---- Input

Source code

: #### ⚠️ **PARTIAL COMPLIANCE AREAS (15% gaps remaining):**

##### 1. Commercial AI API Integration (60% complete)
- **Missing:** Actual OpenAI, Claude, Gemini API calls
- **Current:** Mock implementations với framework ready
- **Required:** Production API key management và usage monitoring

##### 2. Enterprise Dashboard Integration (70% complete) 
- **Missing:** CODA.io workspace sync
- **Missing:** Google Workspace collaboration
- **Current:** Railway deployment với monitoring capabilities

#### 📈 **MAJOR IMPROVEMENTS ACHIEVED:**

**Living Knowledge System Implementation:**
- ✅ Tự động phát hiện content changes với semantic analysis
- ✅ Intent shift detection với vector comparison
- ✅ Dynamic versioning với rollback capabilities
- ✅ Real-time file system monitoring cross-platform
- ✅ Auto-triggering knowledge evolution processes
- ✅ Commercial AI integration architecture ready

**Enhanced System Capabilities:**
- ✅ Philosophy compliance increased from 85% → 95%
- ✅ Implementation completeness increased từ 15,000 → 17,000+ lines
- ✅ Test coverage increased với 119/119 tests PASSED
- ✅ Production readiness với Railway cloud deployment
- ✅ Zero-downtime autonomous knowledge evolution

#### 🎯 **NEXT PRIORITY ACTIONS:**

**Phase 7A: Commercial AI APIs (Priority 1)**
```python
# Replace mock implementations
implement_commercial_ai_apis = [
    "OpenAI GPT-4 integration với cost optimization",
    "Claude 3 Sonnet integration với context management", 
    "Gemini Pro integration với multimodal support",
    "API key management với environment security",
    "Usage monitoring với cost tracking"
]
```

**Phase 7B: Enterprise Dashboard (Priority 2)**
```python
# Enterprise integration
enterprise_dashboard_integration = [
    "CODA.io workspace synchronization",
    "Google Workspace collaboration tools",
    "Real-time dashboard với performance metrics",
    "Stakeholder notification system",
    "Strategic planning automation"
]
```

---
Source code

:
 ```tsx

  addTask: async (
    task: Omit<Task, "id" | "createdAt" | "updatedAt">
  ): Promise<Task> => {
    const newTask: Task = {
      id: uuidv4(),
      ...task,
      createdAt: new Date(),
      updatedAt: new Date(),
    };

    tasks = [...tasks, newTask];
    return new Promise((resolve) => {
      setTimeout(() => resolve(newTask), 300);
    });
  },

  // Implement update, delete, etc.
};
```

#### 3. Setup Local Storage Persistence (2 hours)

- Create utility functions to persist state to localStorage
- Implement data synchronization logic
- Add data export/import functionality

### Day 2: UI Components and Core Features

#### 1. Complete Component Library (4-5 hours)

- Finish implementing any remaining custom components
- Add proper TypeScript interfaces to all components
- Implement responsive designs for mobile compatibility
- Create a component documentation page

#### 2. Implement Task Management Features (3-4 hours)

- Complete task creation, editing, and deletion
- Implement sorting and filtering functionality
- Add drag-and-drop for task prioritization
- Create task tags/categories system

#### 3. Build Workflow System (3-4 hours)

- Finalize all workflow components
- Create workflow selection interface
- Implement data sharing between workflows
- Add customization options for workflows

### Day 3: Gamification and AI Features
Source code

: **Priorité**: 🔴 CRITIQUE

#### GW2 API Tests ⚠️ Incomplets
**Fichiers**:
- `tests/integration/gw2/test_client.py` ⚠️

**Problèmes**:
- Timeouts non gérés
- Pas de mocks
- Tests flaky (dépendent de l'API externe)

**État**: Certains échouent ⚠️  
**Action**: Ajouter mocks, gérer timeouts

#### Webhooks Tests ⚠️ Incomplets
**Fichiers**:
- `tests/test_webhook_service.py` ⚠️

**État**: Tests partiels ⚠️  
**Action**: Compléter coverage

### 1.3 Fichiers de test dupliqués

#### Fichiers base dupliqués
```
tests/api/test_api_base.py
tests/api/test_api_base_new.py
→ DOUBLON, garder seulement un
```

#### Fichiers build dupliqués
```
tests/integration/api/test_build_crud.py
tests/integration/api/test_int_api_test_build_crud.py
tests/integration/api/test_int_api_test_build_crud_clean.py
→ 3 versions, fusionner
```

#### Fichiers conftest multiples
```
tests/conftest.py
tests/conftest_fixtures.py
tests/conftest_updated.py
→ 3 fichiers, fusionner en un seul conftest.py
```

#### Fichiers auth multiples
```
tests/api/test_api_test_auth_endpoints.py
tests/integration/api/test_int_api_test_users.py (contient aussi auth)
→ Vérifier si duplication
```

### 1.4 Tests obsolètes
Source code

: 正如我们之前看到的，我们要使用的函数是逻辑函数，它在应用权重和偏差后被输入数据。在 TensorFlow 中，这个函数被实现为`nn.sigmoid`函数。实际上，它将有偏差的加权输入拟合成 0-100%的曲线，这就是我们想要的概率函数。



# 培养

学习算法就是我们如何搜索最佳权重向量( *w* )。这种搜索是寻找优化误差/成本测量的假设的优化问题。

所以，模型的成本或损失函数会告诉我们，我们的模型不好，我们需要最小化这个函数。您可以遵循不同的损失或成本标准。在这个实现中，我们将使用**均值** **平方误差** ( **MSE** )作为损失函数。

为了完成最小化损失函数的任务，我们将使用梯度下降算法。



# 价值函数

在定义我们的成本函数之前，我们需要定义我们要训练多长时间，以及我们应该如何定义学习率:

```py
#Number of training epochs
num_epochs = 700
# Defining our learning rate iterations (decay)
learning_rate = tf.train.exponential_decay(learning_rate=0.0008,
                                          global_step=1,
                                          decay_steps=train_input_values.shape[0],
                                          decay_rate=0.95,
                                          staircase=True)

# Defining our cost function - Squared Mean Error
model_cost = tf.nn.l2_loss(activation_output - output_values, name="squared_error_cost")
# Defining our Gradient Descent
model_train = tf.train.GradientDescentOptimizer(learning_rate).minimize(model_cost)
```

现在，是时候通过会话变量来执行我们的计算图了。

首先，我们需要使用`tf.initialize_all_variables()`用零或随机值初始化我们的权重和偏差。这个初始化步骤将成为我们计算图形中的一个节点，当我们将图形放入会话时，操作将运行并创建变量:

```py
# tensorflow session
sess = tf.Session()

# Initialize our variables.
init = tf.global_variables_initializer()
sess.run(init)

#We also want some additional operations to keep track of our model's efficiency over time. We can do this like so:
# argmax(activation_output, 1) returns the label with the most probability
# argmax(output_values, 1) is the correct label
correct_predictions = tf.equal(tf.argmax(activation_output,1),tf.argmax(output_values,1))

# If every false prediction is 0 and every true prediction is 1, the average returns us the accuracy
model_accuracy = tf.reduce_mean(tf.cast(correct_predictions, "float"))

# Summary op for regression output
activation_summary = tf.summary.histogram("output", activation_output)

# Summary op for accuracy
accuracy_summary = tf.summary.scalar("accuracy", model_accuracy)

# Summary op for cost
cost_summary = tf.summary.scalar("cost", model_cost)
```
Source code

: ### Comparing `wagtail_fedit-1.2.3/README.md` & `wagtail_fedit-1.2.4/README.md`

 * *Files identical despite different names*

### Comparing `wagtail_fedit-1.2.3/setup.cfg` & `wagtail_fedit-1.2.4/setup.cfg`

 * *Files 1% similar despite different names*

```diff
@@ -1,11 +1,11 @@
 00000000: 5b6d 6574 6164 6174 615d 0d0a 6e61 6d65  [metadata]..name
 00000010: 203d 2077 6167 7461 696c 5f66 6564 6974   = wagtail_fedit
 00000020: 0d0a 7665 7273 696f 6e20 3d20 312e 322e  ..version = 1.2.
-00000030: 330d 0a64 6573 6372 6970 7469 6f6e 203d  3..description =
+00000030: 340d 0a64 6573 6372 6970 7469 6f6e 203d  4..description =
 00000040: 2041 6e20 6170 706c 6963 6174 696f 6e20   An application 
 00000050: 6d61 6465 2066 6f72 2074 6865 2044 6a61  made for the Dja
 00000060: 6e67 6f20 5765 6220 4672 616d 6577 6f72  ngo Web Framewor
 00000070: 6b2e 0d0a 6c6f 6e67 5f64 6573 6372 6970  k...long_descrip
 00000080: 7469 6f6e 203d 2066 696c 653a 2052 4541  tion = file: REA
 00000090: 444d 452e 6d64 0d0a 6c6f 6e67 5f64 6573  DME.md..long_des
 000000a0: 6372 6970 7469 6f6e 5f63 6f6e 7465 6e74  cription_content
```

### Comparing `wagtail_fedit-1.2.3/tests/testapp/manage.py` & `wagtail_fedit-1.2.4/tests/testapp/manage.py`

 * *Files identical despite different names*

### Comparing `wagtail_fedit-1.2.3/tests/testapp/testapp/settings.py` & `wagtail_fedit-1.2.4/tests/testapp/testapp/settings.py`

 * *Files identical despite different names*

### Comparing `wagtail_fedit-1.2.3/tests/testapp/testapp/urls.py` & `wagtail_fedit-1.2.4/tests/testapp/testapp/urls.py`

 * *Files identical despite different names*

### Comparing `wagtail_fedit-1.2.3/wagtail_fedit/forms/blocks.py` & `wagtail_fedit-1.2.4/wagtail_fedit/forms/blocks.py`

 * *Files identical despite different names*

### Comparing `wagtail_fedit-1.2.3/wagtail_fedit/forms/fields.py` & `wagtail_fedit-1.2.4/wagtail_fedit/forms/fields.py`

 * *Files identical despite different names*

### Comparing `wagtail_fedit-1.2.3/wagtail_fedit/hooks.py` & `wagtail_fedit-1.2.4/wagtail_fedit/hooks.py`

--------

[Exercise directions] Nothing should be returned except the lines from the first line of the data above through the line with "- ✅ Implementation", each one exact.

[Result of the task]
Source code

: #### ⚠️ **PARTIAL COMPLIANCE AREAS (15% gaps remaining):**

##### 1. Commercial AI API Integration (60% complete)
- **Missing:** Actual OpenAI, Claude, Gemini API calls
- **Current:** Mock implementations với framework ready
- **Required:** Production API key management và usage monitoring

##### 2. Enterprise Dashboard Integration (70% complete) 
- **Missing:** CODA.io workspace sync
- **Missing:** Google Workspace collaboration
- **Current:** Railway deployment với monitoring capabilities

#### 📈 **MAJOR IMPROVEMENTS ACHIEVED:**

**Living Knowledge System Implementation:**
- ✅ Tự động phát hiện content changes với semantic analysis
- ✅ Intent shift detection với vector comparison
- ✅ Dynamic versioning với rollback capabilities
- ✅ Real-time file system monitoring cross-platform
- ✅ Auto-triggering knowledge evolution processes
- ✅ Commercial AI integration architecture ready

**Enhanced System Capabilities:**
- ✅ Philosophy compliance increased from 85% → 95%
- ✅ Implementation completeness increased từ 15,000 → 17,000+ lines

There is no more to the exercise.